■ **YOUR INSTRUCTIONS**
Write out every entry word for word.

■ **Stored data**
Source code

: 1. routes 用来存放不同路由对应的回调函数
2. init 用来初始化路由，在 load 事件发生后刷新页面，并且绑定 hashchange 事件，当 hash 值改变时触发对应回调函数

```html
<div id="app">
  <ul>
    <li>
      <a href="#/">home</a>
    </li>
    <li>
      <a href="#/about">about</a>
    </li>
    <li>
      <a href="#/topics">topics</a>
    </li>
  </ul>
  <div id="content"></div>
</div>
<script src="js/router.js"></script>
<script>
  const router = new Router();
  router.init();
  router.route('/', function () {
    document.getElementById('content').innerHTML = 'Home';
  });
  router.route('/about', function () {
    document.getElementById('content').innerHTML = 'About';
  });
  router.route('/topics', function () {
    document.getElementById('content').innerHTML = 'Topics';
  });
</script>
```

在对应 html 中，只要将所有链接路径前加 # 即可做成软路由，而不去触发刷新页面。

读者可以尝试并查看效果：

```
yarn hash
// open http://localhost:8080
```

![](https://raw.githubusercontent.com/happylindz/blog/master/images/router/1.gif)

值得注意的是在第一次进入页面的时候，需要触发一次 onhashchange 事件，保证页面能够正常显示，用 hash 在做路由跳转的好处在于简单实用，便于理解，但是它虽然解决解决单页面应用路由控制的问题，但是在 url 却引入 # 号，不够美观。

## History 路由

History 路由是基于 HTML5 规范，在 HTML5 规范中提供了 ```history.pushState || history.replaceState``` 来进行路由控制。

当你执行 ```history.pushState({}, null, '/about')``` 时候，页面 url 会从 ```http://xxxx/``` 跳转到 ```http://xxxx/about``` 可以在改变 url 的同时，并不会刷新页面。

■ **RESPONSE FOR THIS EXERCISE**
Source code

: 1. routes 用来存放不同路由对应的回调函数
2. init 用来初始化路由，在 load 事件发生后刷新页面，并且绑定 hashchange 事件，当 hash 值改变时触发对应回调函数

```html
<div id="app">
  <ul>
    <li>
      <a href="#/">home</a>
    </li>
    <li>
      <a href="#/about">about</a>
    </li>
    <li>
      <a href="#/topics">topics</a>
    </li>
  </ul>
  <div id="content"></div>
</div>
<script src="js/router.js"></script>
<script>
  const router = new Router();
  router.init();
  router.route('/', function () {
    document.getElementById('content').innerHTML = 'Home';
  });
  router.route('/about', function () {
    document.getElementById('content').innerHTML = 'About';
  });
  router.route('/topics', function () {
    document.getElementById('content').innerHTML = 'Topics';
  });
</script>
```

在对应 html 中，只要将所有链接路径前加 # 即可做成软路由，而不去触发刷新页面。

读者可以尝试并查看效果：

```
yarn hash
// open http://localhost:8080
```

![](https://raw.githubusercontent.com/happylindz/blog/master/images/router/1.gif)

值得注意的是在第一次进入页面的时候，需要触发一次 onhashchange 事件，保证页面能够正常显示，用 hash 在做路由跳转的好处在于简单实用，便于理解，但是它虽然解决解决单页面应用路由控制的问题，但是在 url 却引入 # 号，不够美观。

## History 路由

History 路由是基于 HTML5 规范，在 HTML5 规范中提供了 ```history.pushState || history.replaceState``` 来进行路由控制。

当你执行 ```history.pushState({}, null, '/about')``` 时候，页面 url 会从 ```http://xxxx/``` 跳转到 ```http://xxxx/about``` 可以在改变 url 的同时，并不会刷新页面。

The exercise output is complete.